In what will surely go down as one of 1993’s best club shows in L.A., former Replacements leader Paul Westerberg brought his first solo road show to the steaming, over-filled, loud Whisky. And while everyone probably expected to be captivated by the man some call the voice of ’80s American rock ‘n’ roll, few anticipated such a loose, jocular hero.
But Westerberg, obviously relishing the solo spotlight, was in many ways the polar opposite of the confrontational tosspot he threatened to become as his former band self-destructed.

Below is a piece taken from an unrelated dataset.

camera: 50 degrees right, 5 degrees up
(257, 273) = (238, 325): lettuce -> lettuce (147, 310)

Kept honest by a backing band that appeared under orders to play as intensely as possible, he moved swiftly and comfortably from punk rave-up to roots rocker to blues number, with missed cues and beats only serving to add character to the gig.

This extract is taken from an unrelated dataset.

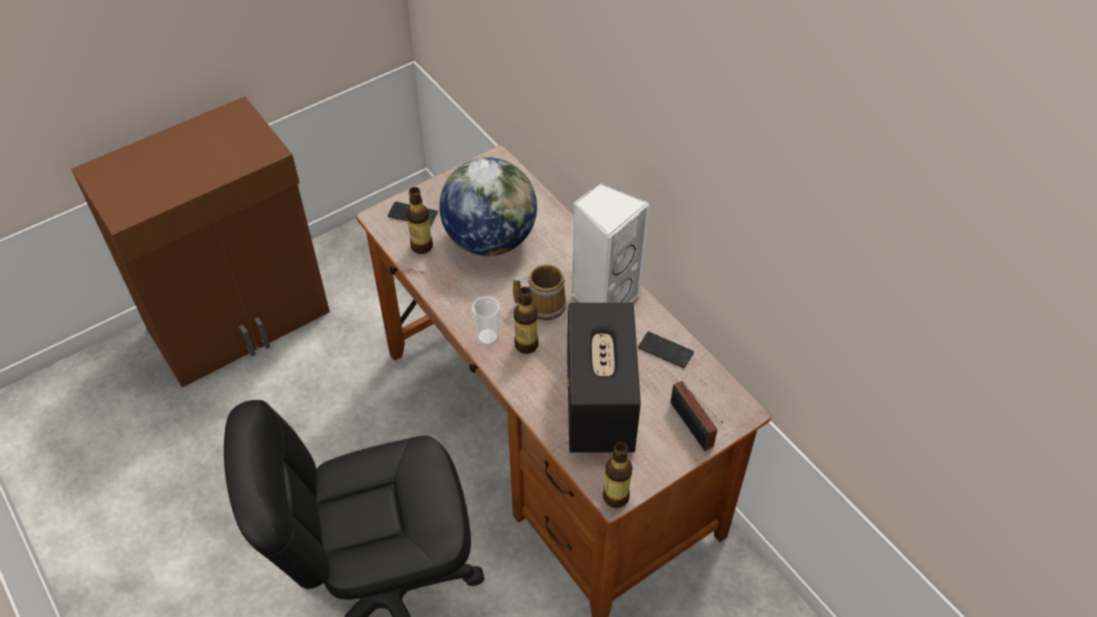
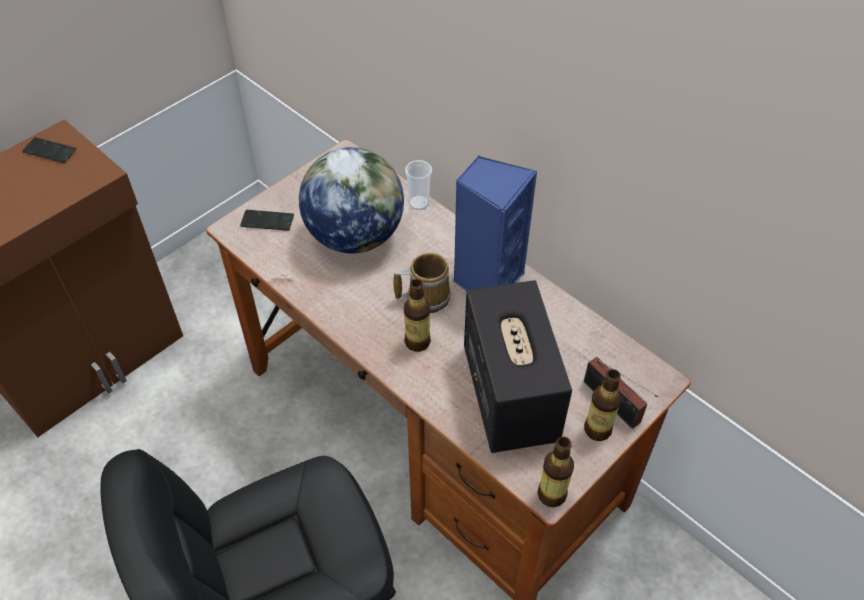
camera: 10 degrees left, 0 degrees up
(422, 246) = (283, 253): bottle -> bottle (597, 430)
(487, 337) = (374, 339): cup -> cup (419, 203)
(603, 298) = (487, 281): white speaker -> blue speaker
(665, 350) = (565, 327): phone -> phone (50, 151)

The show, the first of two sold-out nights, was a creative mix of Replacements songs (some favorites, some obscurities), nine tunes from Westerberg’s “14 Songs” album and even a couple of covers.
Of the new material, the Keith Richards-influenced “Knockin’ on Mine,””Dice Behind Your Shades,” a quickened, punk-fired “Down Love” and “Waiting for Somebody” (from the “Singles” soundtrack), were notables.

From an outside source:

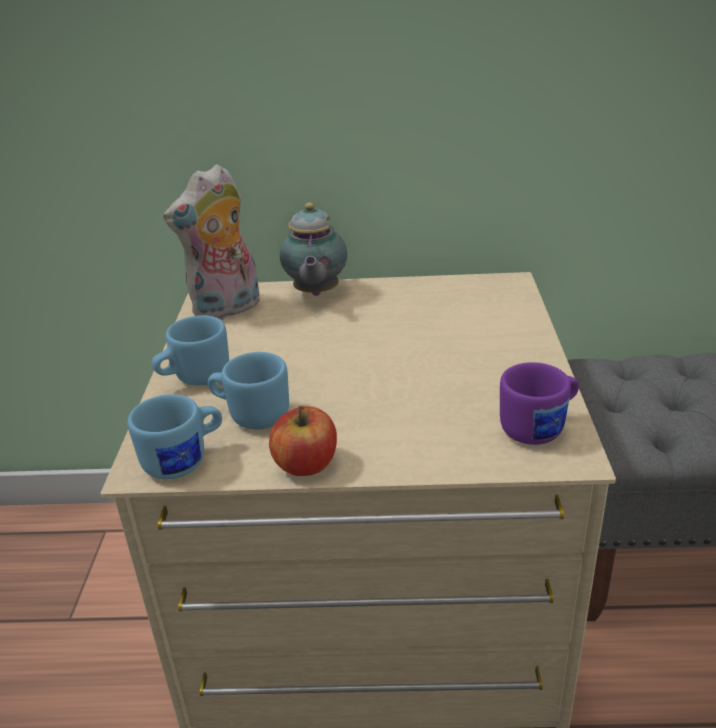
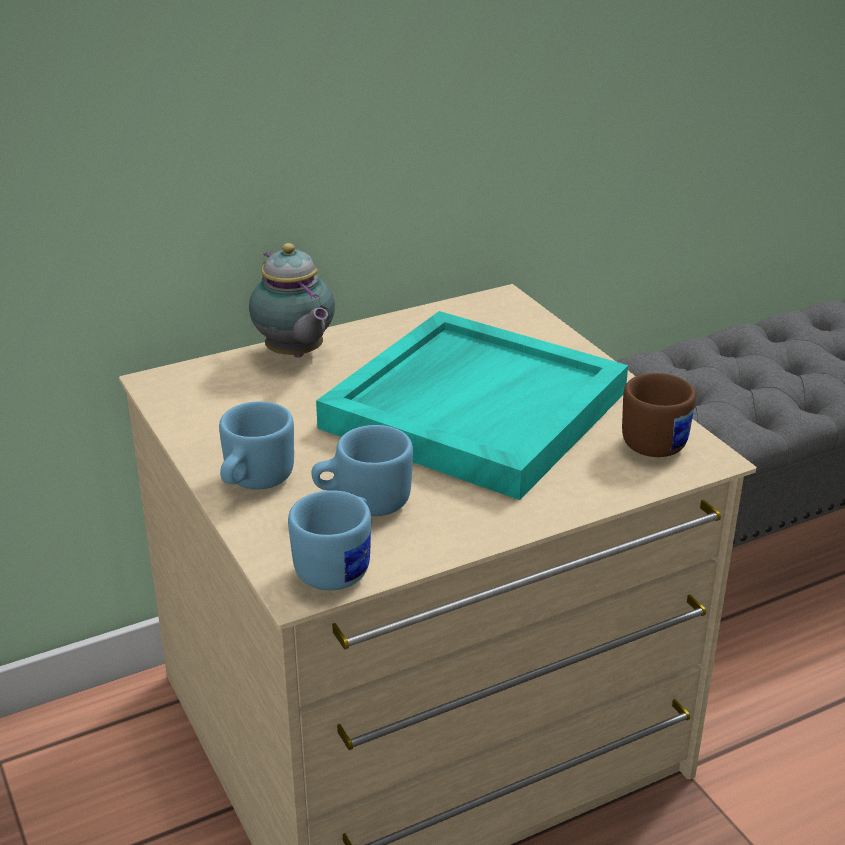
camera: 30 degrees left, 0 degrees up
(227, 309) = (204, 396): plush toy -> none
(306, 464) = (472, 533): apple -> none
(406, 362) = (474, 408): none -> turquoise tray
(540, 428) = (659, 440): purple mug -> brown mug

As for the Replacements catalog, Westerberg lifted tunes from all phases of that band’s long, strange existence. Crowd fave “Waitress in the Sky,””I Will Dare,” hit “I’ll Be You” and the twangy “Achin’ to Be” stood out, though none of the old tunes were greeted with anything less than boisterous cheer.
L.A.’s own School of Fish opened the show with a solid 40 minutes of music from its two Capitol releases. The band’s 1991 single “Three Strange Days,” new single “Top of the World,””Complicated” and the infectious “Half a Believer” proved this is a group with a promising future.